Więcej informacji znajdziecie w naszym artykule Transport publiczny na Malcie - jak podróżować po wyspie? Autobusy, rejsy, bilety
Jak poruszać się po Gozo?
Chcąc zwiedzić Gozo mamy do wyboru kilka możliwości, a wybór zależy od naszych indywidualnych preferencji!
Wypożyczony samochód
To najbardziej komfortowy sposób na eksplorację wyspy. Możemy szybko i bez problemów dostać się do większości miejsc. Uwaga! Przed wypożyczeniem samochodu upewnijmy się, że przejazd na Gozo jest dozwolony.
Autobusy - transport publiczny
Na Gozo funkcjonuje kilka linii autobusowych. Z perspektywy turysty planującego krótki pobyt mogą one mieć pewną wadę (chociaż dla niektórych może to być zaleta): większość linii wyrusza z centralnie położonej Victorii (stolicy Gozo).
Oznacza to, że w wielu przypadkach będziemy musieli wracać do tego miasta, aby przesiąść się na inną linię. Więcej informacji o komunikacji publicznej znajdziecie w naszym artykule Transport publiczny na Malcie - jak podróżować po wyspie?
Piesze wędrówki
Wyspa Gozo nie zajmuje zbyt rozległego obszaru, więc sporą jej część możemy przejść pieszo (choć obejść ją w całości będzie nam niezmiernie trudno). My przeszliśmy niemal całe zachodnie oraz połowę północnego wybrzeża, co zajęło nam cały dzień (ruszyliśmy około 6:00 spod wieży Mġarr ix-Xini i na chwilę przed 17:00 doszliśmy do zatoki Dwejra).

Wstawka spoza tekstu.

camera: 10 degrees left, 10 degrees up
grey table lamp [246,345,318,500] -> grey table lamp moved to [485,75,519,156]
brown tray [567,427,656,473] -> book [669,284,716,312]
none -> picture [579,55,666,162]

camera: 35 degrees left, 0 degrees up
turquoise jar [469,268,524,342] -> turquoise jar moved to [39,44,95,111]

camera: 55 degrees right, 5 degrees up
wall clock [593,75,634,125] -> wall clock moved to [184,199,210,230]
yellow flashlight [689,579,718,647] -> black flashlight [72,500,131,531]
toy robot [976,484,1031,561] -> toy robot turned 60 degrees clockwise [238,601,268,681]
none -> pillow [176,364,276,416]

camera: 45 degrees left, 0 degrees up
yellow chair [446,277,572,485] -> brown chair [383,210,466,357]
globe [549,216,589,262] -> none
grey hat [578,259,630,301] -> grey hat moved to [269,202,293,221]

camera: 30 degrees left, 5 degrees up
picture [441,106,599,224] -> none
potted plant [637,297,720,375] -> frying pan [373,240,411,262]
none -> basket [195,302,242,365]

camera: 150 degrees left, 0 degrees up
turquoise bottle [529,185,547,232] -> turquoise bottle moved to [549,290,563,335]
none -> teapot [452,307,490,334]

Po drodze napotkaliśmy pewne trudności: nie mogliśmy iść cały czas wzdłuż brzegu, mieliśmy kilka podejść pod górę, a nieraz musieliśmy skręcać w głąb wyspy, aby za chwilą wrócić na trasę. Jednak wspaniałe widoki, które towarzyszyły nam po drodze, były tego warte. Licznik kilometrów tego dnia zatrzymał się na 39,5!
Rower, rower elektryczny, skuter
Alternatywą dla samochodu i komunikacji publicznej jest wypożyczenie roweru lub skutera, np. w mieście Mġarr. Jeśli pogoda dopisuje, może to być idealny sposób na aktywne zwiedzanie, zwłaszcza że rowerem dostaniemy się w miejsca niedostępne samochodem.